• YOUR TASK: Reproduce word for word the passage of the Git tutorial starting at "The main tenets" and ending at "when we want.".

• SOURCE DOCUMENT:
= = = = =

Repositories, a Git Tutorial
Table of Contents
- Table of Contents
This page will be completely useless to those who know how to use a repository. Students need to understand how repositories work, since almost no job will let you work completely alone. The repository we’re going to use is git, since it is a de facto standard for distributed repositories. There are lots of good tutorials for understanding git, but none are that simple. Here I want to let you see how you will work with others, as simply as possible. In this tutorial we will not use the command line, we will use a graphical interface: Atlassian’s SourceTree, which is one of the best I’ve seen around. It is available for both MacOS X and Windows.
The main tenets of distributed repositories are simple:
Thou shall work on your own computer, and your computer only Thou shall commit often, thou shall commit early
So, every action you will take is bounded to your own PC. No exchange is done with your collaborators. We will learn how to work with other people from the simplest point of view: we are the masters of our repository, and we will get in touch with others just when we want.

= = = = =

• ENTRIES:
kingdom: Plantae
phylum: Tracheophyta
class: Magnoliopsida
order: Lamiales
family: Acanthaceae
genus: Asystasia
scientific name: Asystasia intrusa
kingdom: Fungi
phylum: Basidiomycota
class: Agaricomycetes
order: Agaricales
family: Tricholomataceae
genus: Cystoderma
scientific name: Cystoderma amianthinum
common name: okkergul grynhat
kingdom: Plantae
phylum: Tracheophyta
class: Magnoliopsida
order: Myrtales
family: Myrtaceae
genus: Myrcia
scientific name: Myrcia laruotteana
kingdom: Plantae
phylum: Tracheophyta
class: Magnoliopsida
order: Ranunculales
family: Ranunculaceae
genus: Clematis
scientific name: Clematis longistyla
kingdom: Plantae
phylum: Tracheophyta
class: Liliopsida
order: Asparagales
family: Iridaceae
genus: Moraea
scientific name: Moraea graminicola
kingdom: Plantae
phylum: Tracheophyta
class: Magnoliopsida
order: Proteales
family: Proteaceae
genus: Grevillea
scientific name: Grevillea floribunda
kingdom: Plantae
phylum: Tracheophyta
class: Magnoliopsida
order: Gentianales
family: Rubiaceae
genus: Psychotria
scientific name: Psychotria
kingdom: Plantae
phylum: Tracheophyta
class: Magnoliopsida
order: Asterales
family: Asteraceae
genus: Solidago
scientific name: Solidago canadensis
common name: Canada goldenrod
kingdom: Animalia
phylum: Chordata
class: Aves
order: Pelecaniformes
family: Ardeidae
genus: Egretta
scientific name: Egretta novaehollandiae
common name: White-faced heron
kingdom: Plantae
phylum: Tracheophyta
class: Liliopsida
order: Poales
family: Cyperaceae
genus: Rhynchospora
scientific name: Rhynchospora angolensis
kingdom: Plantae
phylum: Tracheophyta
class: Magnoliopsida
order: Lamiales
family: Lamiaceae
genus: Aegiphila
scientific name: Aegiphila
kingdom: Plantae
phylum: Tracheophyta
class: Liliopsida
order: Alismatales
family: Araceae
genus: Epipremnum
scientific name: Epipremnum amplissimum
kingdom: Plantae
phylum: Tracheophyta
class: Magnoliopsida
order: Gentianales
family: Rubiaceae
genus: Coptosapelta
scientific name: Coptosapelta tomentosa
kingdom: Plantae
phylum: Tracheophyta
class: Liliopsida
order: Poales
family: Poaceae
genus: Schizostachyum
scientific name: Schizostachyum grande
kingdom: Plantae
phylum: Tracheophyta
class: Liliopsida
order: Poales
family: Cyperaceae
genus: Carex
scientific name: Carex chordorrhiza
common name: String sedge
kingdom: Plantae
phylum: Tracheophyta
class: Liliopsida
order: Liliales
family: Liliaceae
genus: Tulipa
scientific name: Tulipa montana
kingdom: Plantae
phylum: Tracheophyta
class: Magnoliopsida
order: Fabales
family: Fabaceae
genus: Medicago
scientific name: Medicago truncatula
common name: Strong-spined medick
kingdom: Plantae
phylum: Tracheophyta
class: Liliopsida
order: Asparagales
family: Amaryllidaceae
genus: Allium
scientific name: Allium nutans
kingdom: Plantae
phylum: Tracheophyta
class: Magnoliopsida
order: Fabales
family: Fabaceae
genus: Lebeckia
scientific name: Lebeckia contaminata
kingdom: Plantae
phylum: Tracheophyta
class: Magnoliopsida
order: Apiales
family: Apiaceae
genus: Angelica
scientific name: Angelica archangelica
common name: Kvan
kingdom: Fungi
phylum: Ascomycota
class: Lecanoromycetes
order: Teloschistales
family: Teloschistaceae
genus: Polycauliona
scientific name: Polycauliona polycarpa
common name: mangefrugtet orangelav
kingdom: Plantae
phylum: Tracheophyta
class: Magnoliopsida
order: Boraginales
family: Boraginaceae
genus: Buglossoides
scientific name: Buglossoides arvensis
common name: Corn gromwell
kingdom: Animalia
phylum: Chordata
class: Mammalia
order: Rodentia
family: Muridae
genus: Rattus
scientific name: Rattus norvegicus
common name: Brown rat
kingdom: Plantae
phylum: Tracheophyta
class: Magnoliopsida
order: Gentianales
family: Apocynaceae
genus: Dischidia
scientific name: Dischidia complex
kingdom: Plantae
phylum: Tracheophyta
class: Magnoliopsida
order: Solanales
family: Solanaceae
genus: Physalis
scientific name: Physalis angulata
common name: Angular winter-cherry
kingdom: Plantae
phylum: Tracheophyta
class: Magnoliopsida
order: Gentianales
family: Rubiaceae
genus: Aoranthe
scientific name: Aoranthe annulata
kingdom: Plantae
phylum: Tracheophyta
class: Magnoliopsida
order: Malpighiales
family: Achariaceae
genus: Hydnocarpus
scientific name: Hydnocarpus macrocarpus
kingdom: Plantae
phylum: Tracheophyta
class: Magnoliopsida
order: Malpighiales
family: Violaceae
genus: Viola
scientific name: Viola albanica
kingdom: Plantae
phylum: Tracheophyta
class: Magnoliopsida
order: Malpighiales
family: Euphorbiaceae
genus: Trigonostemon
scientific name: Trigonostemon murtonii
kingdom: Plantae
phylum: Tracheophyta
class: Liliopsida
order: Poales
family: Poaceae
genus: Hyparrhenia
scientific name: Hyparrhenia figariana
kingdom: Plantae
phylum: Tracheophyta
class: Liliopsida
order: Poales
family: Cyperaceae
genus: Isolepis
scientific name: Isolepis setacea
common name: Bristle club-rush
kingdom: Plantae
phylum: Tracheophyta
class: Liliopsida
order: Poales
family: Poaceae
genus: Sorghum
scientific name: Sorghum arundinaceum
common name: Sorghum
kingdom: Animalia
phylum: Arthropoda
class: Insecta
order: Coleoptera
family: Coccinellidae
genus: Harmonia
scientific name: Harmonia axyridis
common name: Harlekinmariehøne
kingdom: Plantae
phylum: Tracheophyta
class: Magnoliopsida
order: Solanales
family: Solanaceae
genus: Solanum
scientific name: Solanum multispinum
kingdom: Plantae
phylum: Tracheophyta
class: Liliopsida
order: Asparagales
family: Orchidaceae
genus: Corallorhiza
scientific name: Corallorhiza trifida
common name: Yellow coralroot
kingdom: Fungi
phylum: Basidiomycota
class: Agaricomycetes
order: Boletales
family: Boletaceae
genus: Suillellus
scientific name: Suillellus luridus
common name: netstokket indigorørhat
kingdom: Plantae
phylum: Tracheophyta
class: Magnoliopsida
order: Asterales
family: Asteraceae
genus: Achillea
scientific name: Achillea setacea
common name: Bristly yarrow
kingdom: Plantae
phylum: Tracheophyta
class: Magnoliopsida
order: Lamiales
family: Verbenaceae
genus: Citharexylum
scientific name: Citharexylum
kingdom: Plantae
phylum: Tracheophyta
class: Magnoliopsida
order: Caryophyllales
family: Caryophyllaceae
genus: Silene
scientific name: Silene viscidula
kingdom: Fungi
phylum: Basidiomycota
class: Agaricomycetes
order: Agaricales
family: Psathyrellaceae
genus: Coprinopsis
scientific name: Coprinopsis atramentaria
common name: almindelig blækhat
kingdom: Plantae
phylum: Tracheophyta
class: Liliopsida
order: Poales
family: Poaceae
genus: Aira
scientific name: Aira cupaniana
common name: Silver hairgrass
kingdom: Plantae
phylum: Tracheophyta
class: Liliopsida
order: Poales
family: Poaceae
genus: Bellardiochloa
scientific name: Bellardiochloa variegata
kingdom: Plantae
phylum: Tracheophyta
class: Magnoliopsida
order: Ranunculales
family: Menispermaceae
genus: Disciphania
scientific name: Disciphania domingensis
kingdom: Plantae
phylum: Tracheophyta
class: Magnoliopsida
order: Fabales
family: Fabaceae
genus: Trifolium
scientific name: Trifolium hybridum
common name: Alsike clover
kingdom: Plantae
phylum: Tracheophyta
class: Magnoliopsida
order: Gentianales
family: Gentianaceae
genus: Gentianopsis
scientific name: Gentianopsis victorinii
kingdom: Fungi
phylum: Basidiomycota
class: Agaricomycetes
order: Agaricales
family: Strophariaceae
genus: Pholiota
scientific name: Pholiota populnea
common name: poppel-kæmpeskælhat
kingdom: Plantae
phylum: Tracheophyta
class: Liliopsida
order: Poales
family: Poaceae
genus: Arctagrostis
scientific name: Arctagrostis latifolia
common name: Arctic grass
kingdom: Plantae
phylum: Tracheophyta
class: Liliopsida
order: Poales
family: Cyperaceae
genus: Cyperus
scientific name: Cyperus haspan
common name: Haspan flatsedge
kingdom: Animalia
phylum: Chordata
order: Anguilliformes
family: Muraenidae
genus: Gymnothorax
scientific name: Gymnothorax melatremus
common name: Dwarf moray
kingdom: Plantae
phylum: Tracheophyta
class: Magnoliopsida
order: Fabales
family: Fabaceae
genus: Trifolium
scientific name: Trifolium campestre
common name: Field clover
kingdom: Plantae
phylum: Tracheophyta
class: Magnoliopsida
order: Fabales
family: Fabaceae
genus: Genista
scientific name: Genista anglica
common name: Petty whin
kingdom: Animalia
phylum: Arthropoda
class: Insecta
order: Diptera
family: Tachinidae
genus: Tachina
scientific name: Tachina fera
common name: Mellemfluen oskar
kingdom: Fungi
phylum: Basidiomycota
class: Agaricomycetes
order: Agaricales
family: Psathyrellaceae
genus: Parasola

= = = = =

• FULL SOLUTION:
The main tenets of distributed repositories are simple:
Thou shall work on your own computer, and your computer only Thou shall commit often, thou shall commit early
So, every action you will take is bounded to your own PC. No exchange is done with your collaborators. We will learn how to work with other people from the simplest point of view: we are the masters of our repository, and we will get in touch with others just when we want.